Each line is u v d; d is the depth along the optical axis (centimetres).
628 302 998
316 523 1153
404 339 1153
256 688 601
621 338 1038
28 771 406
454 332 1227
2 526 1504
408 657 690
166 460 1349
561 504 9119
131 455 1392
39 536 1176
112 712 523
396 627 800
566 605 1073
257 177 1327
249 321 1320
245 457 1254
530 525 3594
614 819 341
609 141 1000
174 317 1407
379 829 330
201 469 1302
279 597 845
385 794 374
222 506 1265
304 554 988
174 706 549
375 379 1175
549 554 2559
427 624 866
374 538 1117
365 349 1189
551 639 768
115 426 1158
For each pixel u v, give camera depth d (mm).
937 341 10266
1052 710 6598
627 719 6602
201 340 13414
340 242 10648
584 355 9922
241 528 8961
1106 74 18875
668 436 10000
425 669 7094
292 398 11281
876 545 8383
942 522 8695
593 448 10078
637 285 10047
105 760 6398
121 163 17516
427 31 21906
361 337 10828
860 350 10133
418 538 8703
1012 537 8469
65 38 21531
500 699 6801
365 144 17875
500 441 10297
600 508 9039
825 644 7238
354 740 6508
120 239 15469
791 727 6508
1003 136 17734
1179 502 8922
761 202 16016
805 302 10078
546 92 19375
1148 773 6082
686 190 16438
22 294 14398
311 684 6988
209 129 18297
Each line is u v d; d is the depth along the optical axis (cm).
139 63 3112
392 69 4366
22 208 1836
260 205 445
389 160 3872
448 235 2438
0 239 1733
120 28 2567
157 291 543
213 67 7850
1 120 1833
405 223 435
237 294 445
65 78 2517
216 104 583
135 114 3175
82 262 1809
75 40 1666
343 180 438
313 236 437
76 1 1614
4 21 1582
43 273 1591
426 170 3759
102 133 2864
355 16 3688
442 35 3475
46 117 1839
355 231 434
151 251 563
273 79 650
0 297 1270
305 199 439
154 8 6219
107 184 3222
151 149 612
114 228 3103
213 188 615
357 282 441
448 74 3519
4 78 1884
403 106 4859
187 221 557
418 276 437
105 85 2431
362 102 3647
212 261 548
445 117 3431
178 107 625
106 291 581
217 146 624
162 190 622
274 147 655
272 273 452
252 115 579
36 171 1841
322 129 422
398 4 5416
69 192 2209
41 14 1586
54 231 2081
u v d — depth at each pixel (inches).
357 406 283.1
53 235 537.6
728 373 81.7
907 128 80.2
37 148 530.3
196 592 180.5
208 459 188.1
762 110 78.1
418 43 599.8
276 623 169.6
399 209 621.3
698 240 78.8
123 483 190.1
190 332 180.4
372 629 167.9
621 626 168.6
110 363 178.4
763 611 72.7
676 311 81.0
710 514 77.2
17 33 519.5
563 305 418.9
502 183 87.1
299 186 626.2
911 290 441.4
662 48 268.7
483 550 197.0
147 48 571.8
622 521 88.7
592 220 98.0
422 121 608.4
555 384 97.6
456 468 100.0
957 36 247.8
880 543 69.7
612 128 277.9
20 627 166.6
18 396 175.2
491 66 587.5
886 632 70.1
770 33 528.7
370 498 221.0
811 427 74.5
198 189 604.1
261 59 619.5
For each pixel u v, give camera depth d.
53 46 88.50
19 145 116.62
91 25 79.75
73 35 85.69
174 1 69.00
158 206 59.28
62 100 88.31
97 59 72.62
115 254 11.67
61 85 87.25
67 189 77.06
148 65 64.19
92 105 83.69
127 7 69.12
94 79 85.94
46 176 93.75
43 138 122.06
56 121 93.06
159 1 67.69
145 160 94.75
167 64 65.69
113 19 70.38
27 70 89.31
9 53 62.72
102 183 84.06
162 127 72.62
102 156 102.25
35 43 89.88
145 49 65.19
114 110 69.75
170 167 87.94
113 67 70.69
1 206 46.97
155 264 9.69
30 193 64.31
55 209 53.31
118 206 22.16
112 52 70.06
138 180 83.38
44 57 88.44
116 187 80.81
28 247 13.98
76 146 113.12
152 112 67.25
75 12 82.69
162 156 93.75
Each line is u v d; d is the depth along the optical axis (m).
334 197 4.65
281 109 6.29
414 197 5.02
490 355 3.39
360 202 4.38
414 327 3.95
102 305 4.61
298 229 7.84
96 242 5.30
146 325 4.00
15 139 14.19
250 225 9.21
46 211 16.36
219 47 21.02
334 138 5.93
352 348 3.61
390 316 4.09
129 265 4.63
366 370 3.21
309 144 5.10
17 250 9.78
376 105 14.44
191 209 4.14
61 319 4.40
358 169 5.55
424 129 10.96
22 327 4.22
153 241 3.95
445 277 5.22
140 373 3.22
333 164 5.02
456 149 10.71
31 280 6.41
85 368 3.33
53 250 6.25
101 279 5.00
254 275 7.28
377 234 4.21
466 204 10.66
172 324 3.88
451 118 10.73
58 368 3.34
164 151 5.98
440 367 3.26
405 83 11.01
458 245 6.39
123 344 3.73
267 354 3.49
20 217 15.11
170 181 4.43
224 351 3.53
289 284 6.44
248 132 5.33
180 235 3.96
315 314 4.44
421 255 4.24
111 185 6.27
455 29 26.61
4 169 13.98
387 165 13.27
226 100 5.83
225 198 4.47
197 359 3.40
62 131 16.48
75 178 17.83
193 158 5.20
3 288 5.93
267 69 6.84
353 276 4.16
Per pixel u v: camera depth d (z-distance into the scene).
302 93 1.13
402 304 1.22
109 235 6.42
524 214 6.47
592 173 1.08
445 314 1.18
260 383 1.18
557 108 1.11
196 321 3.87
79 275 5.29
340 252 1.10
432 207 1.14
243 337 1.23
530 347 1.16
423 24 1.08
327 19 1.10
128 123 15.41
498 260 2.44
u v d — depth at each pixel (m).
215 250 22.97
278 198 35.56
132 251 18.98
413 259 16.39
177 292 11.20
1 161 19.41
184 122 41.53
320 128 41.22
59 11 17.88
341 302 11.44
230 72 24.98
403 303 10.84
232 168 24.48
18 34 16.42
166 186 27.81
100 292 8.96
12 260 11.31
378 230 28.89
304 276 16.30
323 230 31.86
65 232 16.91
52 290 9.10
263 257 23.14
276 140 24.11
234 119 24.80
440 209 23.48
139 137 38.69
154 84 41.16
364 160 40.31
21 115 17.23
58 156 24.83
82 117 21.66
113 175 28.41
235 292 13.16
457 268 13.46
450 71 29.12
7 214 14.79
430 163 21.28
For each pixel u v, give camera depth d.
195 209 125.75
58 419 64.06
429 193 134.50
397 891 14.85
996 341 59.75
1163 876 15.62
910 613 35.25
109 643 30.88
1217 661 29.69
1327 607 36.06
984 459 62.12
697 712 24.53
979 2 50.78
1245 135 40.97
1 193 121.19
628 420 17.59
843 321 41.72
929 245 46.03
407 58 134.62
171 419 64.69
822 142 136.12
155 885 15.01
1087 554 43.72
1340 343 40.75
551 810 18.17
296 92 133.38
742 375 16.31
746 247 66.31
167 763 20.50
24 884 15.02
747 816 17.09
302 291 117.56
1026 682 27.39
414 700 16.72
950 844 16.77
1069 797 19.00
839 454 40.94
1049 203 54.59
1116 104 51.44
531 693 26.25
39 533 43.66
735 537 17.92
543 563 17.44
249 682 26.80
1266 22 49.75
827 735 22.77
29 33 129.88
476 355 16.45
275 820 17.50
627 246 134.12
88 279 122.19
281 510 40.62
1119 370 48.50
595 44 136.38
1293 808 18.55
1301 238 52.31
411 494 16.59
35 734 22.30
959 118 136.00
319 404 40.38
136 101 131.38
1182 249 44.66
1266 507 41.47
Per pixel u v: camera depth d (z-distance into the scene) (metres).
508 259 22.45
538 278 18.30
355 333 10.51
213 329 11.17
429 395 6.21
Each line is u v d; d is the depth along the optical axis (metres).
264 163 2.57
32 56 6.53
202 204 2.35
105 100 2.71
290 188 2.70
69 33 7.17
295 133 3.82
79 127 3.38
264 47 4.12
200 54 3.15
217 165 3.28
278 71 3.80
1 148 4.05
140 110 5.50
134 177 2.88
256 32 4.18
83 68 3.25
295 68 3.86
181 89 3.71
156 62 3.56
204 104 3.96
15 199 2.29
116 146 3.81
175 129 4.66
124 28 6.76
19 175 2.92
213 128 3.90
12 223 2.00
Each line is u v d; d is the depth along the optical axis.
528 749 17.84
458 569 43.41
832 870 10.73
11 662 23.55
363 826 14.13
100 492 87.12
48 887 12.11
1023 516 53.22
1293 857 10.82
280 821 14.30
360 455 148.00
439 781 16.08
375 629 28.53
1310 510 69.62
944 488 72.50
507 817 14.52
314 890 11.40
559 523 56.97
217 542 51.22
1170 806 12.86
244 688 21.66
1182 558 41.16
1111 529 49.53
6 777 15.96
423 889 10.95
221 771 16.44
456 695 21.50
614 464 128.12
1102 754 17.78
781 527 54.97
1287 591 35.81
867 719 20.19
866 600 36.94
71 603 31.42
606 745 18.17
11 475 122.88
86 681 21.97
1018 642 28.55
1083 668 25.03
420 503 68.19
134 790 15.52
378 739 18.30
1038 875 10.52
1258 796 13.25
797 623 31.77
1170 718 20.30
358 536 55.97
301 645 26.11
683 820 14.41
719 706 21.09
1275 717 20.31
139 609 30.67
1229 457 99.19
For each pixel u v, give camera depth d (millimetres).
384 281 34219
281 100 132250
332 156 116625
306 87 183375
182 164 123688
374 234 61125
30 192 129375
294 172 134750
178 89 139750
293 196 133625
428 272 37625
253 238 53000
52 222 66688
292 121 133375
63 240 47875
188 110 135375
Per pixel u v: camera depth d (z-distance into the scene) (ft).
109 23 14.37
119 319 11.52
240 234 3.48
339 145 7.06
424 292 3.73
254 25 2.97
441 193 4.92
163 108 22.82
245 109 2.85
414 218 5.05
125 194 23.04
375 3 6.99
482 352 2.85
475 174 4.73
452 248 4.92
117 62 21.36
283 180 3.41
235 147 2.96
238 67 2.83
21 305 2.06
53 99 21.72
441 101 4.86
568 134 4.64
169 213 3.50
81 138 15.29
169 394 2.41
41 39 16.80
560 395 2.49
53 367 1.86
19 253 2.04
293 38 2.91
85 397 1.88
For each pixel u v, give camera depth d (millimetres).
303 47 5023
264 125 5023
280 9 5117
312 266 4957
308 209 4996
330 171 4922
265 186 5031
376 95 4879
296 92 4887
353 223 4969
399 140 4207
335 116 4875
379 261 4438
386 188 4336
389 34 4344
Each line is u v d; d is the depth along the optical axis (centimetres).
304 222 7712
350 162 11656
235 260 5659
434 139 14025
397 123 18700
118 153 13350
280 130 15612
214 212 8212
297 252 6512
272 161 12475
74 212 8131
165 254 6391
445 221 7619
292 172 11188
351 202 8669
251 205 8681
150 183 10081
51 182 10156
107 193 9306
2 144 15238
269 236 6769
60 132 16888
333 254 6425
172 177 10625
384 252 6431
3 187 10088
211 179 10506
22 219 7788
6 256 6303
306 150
********************
▶ [The task]
Your reply must consist solely of the count of lines in the listing above that hold the string "into".

▶ [Output of the task]
3